Potential loss in tobacco tax revenue not a factor in e-cigarette ban: Lawrence Wong
Singapore's decision to ban vaping in 2018 was based on public health considerations, said the Deputy Prime Minister.
by Gabrielle Andres · CNA · JoinSINGAPORE: Public health, not potential tax revenue losses, was the reason Singapore decided to ban electronic cigarettes in 2018, Deputy Prime Minister Lawrence Wong said on Wednesday (Jan 10).
Member of Parliament James Lim (WP-Sengkang) had filed questions on e-cigarettes or vapes, asking if the potential loss of tax revenue was a factor in disallowing e-cigarettes.
In a written reply, Mr Wong said the ban was to protect Singapore's population from the harms of e-cigarettes, also known as vapes.
"The potential loss in tobacco tax revenue from the reduced consumption of tobacco products was not a factor in this decision," said Mr Wong, who is also the Finance Minister.
Assoc Prof Lim also asked about the practical limitations of introducing an equivalent nicotine tax on e-cigarette products if they were to be made legal.
Mr Wong said that if the government were to legalise and tax e-cigarettes, “the challenges would be similar to those we encounter for cigarettes and other tobacco products today”.

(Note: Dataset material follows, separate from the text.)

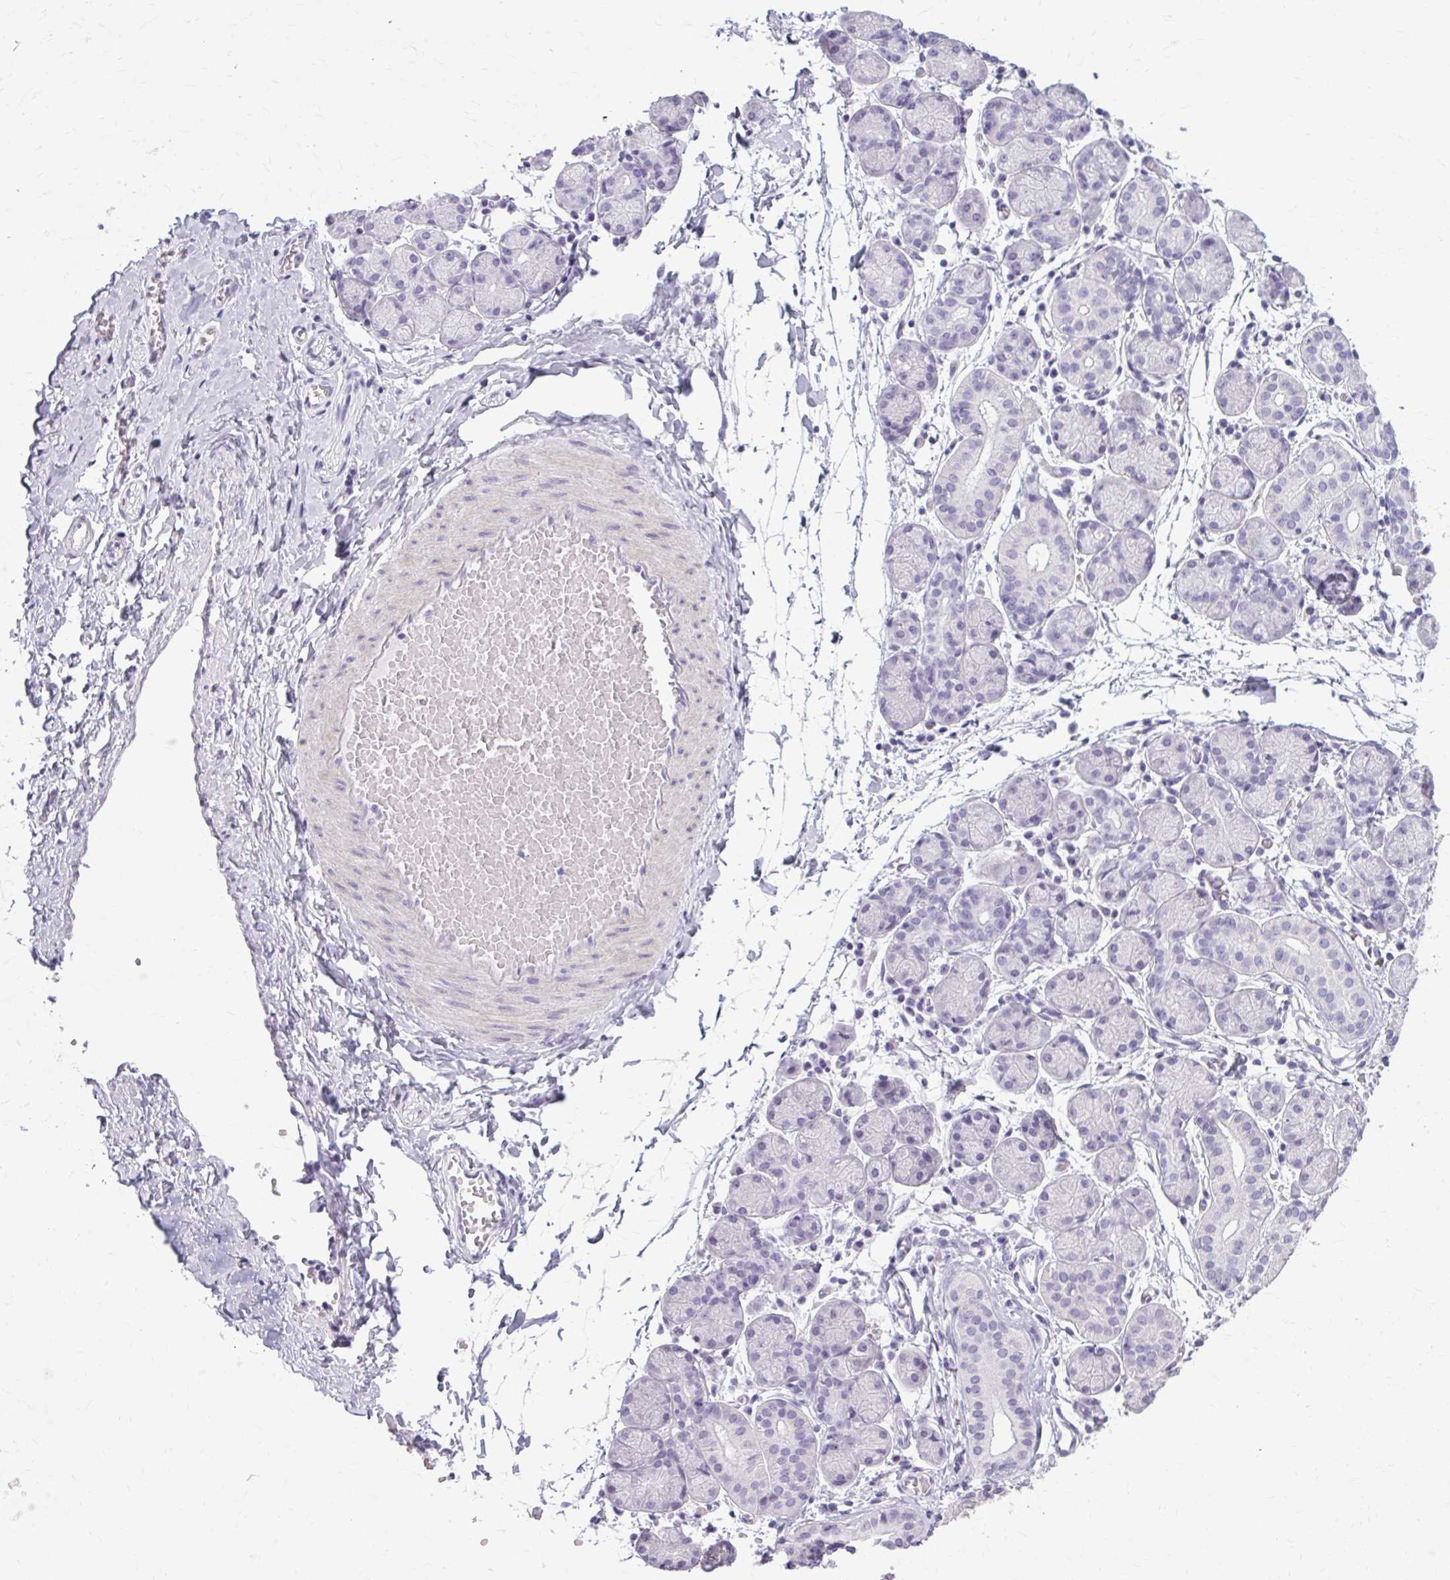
{"staining": {"intensity": "negative", "quantity": "none", "location": "none"}, "tissue": "salivary gland", "cell_type": "Glandular cells", "image_type": "normal", "snomed": [{"axis": "morphology", "description": "Normal tissue, NOS"}, {"axis": "topography", "description": "Salivary gland"}], "caption": "This is a micrograph of IHC staining of benign salivary gland, which shows no positivity in glandular cells.", "gene": "OR4B1", "patient": {"sex": "female", "age": 24}}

“In any case, the government has no plans to change our current approach, as our priority is to protect the health of our population and prevent e-cigarettes from causing harm to our people, especially younger Singaporeans,” he added.
Vaping is illegal in Singapore and offenders can be fined up to S$2,000 (US$1,490). Those who import, distribute or sell such products face stiffer penalties, including a possible jail term.
Authorities announced in December a step up in checks at air, land and sea checkpoints as part of efforts to clamp down on vaping.
During an operation at Changi Airport in late December, 177 arriving passengers were found to be in possession of e-vaporisers, 61 of whom were fined.
Aside from the border checkpoints, authorities will also increase checks at places such as the central business district, shopping centres, parks and smoking areas, as well as public entertainment outlets such as bars and clubs.
Calling these locations “public hotspots”, authorities said offenders will be issued fines on the spot.
The illicit sale of e-vaporisers via social media and messaging platforms is also being monitored, to curb online access of such items.